WHAT YOU SHOULD DO - Can you revise the judgment excerpt on the review grounds by giving everything from "6.The Tribunal failed" down to "reasons which follow." again with "Applicant" replaced by "Claimant"?

PASSAGE PROVIDED -
== == ==

6.The Tribunal failed to appreciate that the Applicant was truthful in his evidence before it.
7.The Tribunal had made up its mind before the hearing and the Applicant apprehends bias in the decision made by the Tribunal.
In my view none of the grounds support any finding of jurisdictional error by the Tribunal or any failure to observe procedural fairness for the reasons which follow.
Ground 1
In support and amplification of this Ground the Applicant’s Written Submissions appear to suggest that he had not been sufficiently or adequately put on notice by the Second Tribunal of matters or information which might be the reason or part of the reason for affirming the Delegate’s decision under review or otherwise the subject of the Second Tribunal’s determination, and in particular that the issue of him not being married to Ms Carter-Smith was not disclosed in the s.359A letters of 24 August 2015 and 26 October 2015 and this failure was against natural justice. In his Submissions he complains that the Second Tribunal did not properly comply with s.425(1) of the Act, although I note that s.360(1) of the Act is the equivalent of s.425(1) for Part 5 Reviewable Decisions which related to the Applicant’s review by the Second Tribunal of the Delegate’s decision.

== == ==

INFORMATION SUPPLIED -
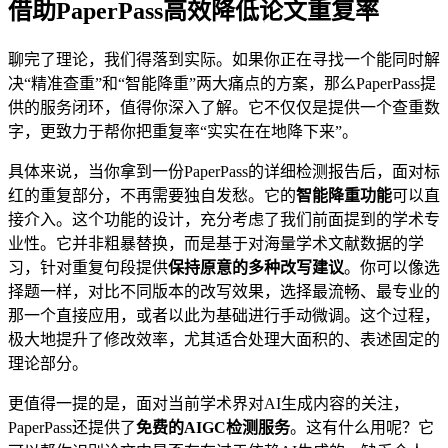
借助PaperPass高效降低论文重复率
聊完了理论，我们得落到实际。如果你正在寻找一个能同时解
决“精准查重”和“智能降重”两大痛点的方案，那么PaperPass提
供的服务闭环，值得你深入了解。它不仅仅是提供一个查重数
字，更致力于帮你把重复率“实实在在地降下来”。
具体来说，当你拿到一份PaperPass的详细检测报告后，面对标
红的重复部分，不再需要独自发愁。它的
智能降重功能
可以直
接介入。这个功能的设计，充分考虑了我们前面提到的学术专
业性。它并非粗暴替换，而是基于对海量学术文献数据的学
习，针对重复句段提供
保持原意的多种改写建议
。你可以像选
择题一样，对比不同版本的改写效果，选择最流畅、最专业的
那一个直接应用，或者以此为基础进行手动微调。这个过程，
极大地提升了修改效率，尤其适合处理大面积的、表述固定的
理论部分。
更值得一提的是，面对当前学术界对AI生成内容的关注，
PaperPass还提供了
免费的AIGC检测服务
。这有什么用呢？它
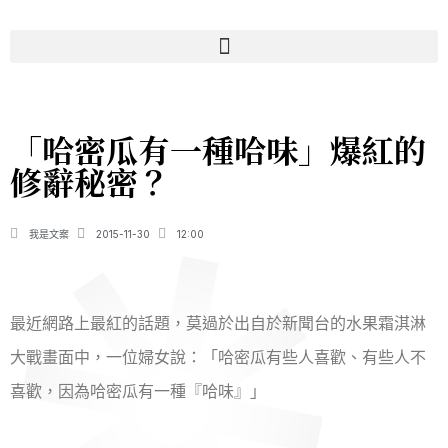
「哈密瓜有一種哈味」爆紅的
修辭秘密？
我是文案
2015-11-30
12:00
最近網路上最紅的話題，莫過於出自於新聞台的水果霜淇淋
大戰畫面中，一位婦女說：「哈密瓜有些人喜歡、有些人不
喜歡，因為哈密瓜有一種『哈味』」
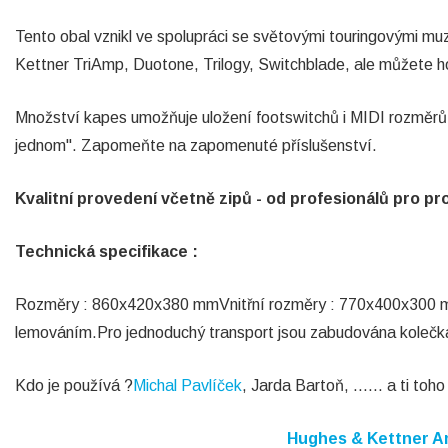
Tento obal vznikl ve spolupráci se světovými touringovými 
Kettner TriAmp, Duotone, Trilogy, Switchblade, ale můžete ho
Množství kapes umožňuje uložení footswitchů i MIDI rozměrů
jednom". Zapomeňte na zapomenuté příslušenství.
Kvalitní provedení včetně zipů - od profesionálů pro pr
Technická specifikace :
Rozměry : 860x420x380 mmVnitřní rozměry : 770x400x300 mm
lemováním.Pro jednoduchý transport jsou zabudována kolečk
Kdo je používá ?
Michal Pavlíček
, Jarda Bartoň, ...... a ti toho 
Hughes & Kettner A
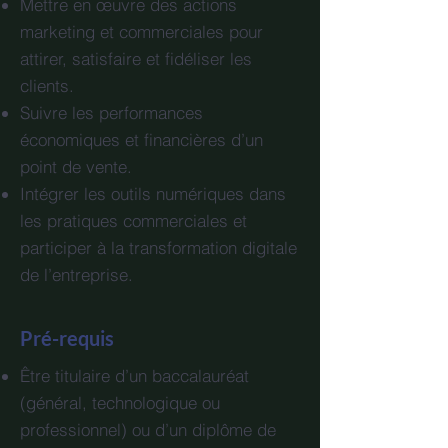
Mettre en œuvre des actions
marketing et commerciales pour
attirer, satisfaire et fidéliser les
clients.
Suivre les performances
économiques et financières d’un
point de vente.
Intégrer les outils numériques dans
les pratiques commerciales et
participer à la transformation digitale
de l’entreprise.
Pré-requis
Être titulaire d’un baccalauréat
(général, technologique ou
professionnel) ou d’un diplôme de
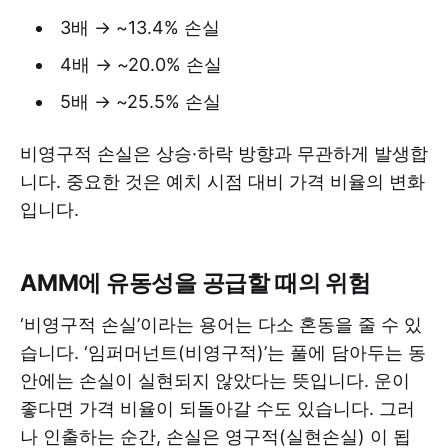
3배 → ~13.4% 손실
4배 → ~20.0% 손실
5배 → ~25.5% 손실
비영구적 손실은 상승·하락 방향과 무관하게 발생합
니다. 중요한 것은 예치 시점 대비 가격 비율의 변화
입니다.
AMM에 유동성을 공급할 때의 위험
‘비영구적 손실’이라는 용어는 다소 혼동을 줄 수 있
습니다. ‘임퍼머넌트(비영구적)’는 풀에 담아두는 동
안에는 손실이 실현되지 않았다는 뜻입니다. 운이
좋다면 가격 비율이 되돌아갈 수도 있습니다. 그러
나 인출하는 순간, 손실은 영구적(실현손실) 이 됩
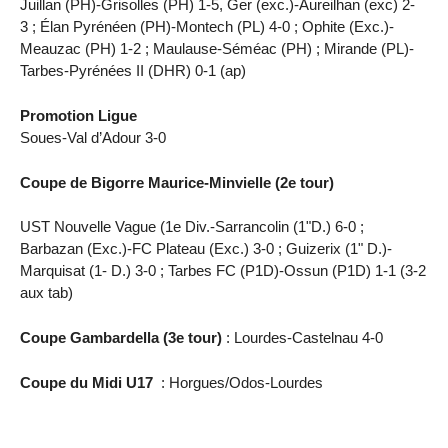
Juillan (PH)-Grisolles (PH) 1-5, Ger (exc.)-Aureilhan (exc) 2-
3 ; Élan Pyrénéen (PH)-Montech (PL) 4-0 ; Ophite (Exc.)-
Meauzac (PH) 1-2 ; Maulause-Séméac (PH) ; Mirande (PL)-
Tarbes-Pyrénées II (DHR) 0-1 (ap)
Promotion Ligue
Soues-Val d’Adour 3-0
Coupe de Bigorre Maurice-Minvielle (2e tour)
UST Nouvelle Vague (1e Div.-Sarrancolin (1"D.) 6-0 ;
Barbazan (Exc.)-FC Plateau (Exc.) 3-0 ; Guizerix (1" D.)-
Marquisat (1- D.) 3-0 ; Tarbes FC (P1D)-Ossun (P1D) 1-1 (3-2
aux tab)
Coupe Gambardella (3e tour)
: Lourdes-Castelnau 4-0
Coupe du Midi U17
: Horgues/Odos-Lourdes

== == ==

EXERCISE ANSWER -
6.The Tribunal failed to appreciate that the Claimant was truthful in his evidence before it.
7.The Tribunal had made up its mind before the hearing and the Claimant apprehends bias in the decision made by the Tribunal.
In my view none of the grounds support any finding of jurisdictional error by the Tribunal or any failure to observe procedural fairness for the reasons which follow.